■ **課題**: 下の本文を、初めから終わりまで一字も変えずにすべて抜き出しなさい。

ペドロ・アルモドバル監督最新作のポスターで女性の乳首の写真が使われ、インスタグラムがポスター画像を制限。批判の声があがり、謝罪した。(フロントロウ編集部)

『Madres Paralelas』のポスターがインスタで禁止に

 第78回ベネチア国際映画祭コンペティション部門のオープニング作品に選ばれた、スペインの巨匠ペドロ・アルモドバル監督による『Madres Paralelas(英題:Parallel Mothers)』のポスターが、インスタグラムで制限される出来事があった。

 『Madres Paralelas』は、同じ日に同じ病院で出産した2人の女性を描く作品。アルモドバル監督作品に多く出演してきたペネロペ・クルスと、モデルで俳優のミレナ・スミットが共演する。

 本作のポスターは、母乳が出る女性の乳首の写真を中心に置き、その周りを囲むことで、乳首が人の目のようにも見えるデザインとなっている。

 ポスターは作品の内容を反映したものだが、インスタグラムは、このポスターは「サイトにおけるヌードに関するルールに違反している」として禁止対象にした。

女性の乳首だけがエロいもの?批判の声広がる

 この出来事をうけて、女性の身体だけを卑猥なものとすることに異議を唱える「Free the Nipple(フリー・ザ・ニップル)」を叫ぶ声が多くあがることになった。

■ **提供データ**:
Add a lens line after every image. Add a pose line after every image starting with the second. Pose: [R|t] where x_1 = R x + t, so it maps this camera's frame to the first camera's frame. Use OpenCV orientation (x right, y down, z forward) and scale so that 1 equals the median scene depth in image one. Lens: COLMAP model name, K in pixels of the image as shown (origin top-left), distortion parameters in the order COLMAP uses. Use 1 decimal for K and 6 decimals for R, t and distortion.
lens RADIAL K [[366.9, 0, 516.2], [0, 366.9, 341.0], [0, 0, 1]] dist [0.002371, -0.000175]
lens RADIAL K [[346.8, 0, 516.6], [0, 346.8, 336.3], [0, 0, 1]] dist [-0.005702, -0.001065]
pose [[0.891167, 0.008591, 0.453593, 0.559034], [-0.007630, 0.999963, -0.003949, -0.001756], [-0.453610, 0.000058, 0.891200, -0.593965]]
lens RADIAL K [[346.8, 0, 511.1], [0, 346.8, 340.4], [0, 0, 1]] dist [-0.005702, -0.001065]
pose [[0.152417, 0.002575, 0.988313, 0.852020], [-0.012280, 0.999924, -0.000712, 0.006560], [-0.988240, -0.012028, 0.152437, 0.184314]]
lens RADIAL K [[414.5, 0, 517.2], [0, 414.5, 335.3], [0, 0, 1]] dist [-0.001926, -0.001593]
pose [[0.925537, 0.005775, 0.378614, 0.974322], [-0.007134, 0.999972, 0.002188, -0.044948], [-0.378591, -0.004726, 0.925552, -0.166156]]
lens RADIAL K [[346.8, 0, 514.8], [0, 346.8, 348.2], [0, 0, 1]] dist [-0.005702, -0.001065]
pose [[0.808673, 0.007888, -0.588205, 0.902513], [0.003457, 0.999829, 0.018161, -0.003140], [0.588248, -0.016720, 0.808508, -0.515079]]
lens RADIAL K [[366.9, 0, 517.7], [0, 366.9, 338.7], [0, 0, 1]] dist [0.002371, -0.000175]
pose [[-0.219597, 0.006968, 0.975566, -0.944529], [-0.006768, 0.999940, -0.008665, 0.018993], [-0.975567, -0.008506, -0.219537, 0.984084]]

■ **解答例**:
ペドロ・アルモドバル監督最新作のポスターで女性の乳首の写真が使われ、インスタグラムがポスター画像を制限。批判の声があがり、謝罪した。(フロントロウ編集部)

『Madres Paralelas』のポスターがインスタで禁止に

 第78回ベネチア国際映画祭コンペティション部門のオープニング作品に選ばれた、スペインの巨匠ペドロ・アルモドバル監督による『Madres Paralelas(英題:Parallel Mothers)』のポスターが、インスタグラムで制限される出来事があった。

 『Madres Paralelas』は、同じ日に同じ病院で出産した2人の女性を描く作品。アルモドバル監督作品に多く出演してきたペネロペ・クルスと、モデルで俳優のミレナ・スミットが共演する。

 本作のポスターは、母乳が出る女性の乳首の写真を中心に置き、その周りを囲むことで、乳首が人の目のようにも見えるデザインとなっている。

 ポスターは作品の内容を反映したものだが、インスタグラムは、このポスターは「サイトにおけるヌードに関するルールに違反している」として禁止対象にした。

女性の乳首だけがエロいもの?批判の声広がる

 この出来事をうけて、女性の身体だけを卑猥なものとすることに異議を唱える「Free the Nipple(フリー・ザ・ニップル)」を叫ぶ声が多くあがることになった。